At the moment, federal law prohibits pot cultivation even in those
states (11 at last count) that have passed medical-marijuana
referenda. In 1996, Californians voted in favor of the Compassionate
Use Act, also known as Proposition 215, which permitted the use and
cultivation of marijuana by qualified patients.

According to the act, patients with a referral from a physician can
obtain medical marijuana from one of some 200 dispensaries or
"buyers' clubs," which procure their high-grade stock from
tucked-away farms and discreet greenhouses. Despite the ever present
threat of a crackdown from the federal government, these companies
are thriving-some clubs even offer their employees healthcare
benefits and 401(k) plans-and have created a market for medical marijuana.

"For evidence in support of the healthy competition fostered by a
marketplace economy, you need only to look at the quality of
marijuana available in California," says Mark Blumenthal, who directs
the nonprofit American Botanical Council of Austin, Texas. "Pluralism
and economic competition are good for the consumer. We generally
don't allow and empower monopolies in our culture-it's contrary to
the tenets of our economic system."

The invocation of a government monopoly on marijuana helps to explain
the strange bedfellows on the pro-cannabis side of this issue.

The conservative historian Richard Brookhiser and the late Reagan
aide Lyn Nofziger both spoke out in favor of medical marijuana, and
supporters of Craker's suit against the DEA include not only several
nurses' associations and the United Methodist Church but Grover
Norquist, president of Americans for Tax Reform and a staunch
defender of small government and an unfettered free market.

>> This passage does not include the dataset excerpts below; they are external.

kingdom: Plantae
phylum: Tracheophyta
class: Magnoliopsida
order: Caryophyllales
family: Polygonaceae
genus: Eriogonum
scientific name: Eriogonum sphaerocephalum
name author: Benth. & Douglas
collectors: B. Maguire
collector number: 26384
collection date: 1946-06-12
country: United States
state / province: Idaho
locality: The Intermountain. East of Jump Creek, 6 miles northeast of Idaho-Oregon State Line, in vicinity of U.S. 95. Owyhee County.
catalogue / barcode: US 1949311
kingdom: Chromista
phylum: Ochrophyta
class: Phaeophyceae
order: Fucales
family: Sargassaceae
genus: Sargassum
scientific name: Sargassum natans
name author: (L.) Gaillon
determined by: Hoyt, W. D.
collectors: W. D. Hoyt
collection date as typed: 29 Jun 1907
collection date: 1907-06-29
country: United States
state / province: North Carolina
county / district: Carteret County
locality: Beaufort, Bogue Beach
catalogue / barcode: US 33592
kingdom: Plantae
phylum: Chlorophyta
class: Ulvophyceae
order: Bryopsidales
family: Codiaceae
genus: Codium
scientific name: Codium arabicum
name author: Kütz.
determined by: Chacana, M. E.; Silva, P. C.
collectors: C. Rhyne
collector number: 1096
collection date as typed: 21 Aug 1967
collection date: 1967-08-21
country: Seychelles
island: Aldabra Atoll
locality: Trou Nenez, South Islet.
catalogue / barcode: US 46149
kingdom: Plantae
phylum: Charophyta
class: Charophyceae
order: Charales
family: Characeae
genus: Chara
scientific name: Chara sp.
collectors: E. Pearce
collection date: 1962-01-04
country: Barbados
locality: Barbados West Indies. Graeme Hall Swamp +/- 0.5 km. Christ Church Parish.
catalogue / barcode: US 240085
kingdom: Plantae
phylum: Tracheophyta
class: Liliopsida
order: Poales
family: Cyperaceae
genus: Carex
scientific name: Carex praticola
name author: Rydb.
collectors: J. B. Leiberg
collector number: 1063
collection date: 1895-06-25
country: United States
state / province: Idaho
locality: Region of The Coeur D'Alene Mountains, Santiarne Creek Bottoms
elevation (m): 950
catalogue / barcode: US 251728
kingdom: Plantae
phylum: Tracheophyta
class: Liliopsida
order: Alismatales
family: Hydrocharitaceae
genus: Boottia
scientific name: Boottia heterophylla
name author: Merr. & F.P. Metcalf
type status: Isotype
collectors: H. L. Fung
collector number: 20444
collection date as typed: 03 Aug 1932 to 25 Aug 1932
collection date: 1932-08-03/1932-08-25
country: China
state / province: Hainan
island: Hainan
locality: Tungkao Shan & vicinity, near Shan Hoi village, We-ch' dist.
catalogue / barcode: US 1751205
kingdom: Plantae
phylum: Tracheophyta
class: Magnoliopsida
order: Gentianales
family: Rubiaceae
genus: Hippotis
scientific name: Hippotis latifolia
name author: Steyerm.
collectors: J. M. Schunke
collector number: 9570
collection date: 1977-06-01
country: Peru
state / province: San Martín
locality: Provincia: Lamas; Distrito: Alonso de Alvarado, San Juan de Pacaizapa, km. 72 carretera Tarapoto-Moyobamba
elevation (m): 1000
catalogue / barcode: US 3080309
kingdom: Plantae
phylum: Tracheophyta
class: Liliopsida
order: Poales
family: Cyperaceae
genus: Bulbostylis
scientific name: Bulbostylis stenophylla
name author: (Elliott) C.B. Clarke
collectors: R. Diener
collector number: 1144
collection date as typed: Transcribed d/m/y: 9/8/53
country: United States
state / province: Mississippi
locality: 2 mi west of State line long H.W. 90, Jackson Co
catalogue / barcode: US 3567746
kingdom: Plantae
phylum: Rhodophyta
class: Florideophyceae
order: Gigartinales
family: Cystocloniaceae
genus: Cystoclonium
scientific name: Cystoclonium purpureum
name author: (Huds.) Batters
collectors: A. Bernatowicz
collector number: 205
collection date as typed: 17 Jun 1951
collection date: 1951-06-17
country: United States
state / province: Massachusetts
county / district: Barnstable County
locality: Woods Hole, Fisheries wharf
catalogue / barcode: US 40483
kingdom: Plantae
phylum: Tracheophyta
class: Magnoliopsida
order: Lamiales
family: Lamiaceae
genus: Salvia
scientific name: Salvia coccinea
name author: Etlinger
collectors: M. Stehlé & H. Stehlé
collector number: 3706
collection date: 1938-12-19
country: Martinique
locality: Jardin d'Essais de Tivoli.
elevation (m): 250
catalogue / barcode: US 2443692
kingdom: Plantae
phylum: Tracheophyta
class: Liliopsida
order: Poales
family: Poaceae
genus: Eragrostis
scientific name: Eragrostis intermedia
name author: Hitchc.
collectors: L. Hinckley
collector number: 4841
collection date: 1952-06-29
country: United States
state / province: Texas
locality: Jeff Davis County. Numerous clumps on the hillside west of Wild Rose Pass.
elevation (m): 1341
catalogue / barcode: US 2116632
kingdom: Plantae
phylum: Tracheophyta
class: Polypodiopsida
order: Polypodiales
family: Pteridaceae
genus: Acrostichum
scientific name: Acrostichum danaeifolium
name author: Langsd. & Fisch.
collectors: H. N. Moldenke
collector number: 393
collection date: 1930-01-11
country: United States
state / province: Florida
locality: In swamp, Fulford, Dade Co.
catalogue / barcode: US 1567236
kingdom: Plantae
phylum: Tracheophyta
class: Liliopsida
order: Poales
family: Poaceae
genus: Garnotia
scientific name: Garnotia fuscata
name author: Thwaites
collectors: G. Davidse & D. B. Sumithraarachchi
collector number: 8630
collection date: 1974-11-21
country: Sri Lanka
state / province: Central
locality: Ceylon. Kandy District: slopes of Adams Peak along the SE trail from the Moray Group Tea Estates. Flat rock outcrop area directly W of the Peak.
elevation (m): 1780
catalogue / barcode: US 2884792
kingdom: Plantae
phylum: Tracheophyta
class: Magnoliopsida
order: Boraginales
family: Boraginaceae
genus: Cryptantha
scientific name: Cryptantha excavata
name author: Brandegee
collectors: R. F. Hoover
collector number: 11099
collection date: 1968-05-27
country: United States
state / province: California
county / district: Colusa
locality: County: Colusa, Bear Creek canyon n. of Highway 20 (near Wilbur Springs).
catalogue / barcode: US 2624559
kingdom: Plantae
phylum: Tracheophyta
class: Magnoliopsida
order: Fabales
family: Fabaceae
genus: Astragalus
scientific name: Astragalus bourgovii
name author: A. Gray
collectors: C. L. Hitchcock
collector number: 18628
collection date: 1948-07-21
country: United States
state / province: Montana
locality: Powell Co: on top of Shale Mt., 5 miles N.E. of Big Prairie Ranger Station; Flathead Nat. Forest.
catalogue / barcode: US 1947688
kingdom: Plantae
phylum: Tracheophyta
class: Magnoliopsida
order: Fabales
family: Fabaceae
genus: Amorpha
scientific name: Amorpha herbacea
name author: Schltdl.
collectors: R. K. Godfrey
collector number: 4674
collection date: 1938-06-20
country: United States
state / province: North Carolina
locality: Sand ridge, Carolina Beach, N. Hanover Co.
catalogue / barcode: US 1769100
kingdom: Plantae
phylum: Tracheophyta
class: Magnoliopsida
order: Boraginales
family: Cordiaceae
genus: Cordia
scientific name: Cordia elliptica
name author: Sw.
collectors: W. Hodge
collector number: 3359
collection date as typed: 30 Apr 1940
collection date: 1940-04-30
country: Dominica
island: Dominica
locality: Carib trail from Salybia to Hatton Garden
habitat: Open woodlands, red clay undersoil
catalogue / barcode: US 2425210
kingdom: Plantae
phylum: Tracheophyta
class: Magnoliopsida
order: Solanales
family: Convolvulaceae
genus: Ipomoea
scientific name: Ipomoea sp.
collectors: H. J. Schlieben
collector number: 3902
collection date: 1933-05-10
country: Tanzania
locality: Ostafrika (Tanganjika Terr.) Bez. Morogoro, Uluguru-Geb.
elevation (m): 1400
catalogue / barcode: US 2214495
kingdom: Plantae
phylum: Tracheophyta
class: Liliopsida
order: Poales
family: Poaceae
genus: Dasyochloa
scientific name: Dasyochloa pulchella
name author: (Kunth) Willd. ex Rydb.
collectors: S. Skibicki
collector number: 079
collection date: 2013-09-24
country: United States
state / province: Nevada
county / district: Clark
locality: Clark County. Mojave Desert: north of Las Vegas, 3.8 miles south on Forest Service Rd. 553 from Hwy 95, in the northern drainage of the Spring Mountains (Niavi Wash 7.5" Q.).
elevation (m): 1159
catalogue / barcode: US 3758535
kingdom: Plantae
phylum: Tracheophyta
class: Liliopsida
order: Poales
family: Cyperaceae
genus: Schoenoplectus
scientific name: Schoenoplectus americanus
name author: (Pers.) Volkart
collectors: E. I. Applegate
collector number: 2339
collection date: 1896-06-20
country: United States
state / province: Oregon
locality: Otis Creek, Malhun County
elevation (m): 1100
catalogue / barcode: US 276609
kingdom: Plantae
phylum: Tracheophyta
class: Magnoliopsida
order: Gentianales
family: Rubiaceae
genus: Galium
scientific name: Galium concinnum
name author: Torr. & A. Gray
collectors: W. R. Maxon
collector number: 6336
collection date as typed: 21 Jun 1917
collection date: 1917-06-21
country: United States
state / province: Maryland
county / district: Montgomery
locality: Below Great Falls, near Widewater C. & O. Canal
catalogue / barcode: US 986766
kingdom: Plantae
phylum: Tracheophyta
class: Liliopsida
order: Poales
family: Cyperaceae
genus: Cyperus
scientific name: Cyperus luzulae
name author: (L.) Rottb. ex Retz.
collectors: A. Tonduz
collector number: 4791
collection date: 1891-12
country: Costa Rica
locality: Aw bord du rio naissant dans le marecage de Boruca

"The use of controlled substances for legitimate research purposes is
well-established, and has yielded a number of miracle medicines
widely available to patients and doctors," Norquist wrote in his
letter of support. "This case should be no different.
It's in the public interest to end the government monopoly on
marijuana legal for research."

Given Norquist's many successes on the lobbying circuit, perhaps all
medical marijuana needs is a new pitch man.